Thursday 18 September 2014

Emacs evil mode

I decided to have a look at Emacs evil mode (the Vi mode for Emacs). Vim is not really suitable as an IDE. It's an editor and anything else tends to be a bit of a hack. Debugger is one such issue, it's not very convenient to use gdb inside Vim. As an added bonus I can use Lisp instead of Vimscript to write scripts.

But I like Vim's editing better than Emacs's endless control-meta-this-and-that approach. It's faster and more convenient. I might try Emacs without Evil mode at some point, I'm a pragmatist after all but at least this way I don't have to learn the entire Emacs editing thingy just to get started. I'm familiar with M-x, C-x C-f, C-x C-f and the like which should suffice for now.
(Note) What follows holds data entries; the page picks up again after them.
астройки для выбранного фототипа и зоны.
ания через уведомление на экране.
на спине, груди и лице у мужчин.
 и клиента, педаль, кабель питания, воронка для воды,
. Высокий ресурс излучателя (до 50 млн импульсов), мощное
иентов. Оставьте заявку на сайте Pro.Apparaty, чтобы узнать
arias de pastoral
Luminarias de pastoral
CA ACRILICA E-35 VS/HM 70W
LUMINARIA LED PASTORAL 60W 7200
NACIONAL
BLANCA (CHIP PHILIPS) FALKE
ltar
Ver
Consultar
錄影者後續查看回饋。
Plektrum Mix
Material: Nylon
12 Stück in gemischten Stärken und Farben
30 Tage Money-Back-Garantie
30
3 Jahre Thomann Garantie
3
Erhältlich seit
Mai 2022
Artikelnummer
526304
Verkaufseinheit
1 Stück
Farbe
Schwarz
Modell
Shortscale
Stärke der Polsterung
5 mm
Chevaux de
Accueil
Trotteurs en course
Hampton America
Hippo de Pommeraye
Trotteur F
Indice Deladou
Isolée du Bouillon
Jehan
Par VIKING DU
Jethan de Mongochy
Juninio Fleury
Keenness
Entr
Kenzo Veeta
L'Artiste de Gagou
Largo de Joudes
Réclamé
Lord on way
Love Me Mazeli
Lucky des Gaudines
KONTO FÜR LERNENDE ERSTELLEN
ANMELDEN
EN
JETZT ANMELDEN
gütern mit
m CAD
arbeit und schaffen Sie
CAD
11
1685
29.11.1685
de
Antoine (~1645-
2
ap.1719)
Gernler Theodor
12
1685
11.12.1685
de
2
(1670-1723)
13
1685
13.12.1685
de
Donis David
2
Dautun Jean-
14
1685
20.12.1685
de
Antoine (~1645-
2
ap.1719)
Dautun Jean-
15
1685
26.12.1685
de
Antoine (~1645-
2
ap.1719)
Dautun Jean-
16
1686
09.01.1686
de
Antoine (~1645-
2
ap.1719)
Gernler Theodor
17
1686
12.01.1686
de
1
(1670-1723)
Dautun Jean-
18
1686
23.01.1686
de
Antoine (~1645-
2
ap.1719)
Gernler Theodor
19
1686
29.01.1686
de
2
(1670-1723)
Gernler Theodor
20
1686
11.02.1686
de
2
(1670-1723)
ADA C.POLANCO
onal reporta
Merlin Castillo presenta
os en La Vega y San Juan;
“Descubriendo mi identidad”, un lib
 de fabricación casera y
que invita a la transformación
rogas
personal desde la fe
Installing was almost like a breeze. Had I figured out Ubuntu 12.04 uses emacs23 instead of emacs24 which all the help I can google points to I would have had an easier time. But here's how I got started:

sudo add-apt-repository ppa:cassou/emacssudo apt-get updatesudo apt-get install emacs24git clone http://www.dr-qubit.org/git/undo-tree.git ~/.emacs.d/undo-treegit clone git://gitorious.org/evil/evil.git ~/.emacs.d/evil


Then I added the following to .emacs:
(add-to-list 'load-path "~/.emacs.d/evil")  (require 'evil)  (evil-mode 1)
(load-theme 'wombat)

Last line loads the wombat colour scheme. I use wombat256 in Vim.

Now I just need to figure out how to get the same functionality as my favourite Vim plugins have. For instance, CtrlP. Someone suggested ido mode, but I can't seem to get it to do recursive search. In CtrlP you don't have to know where a file is to find it.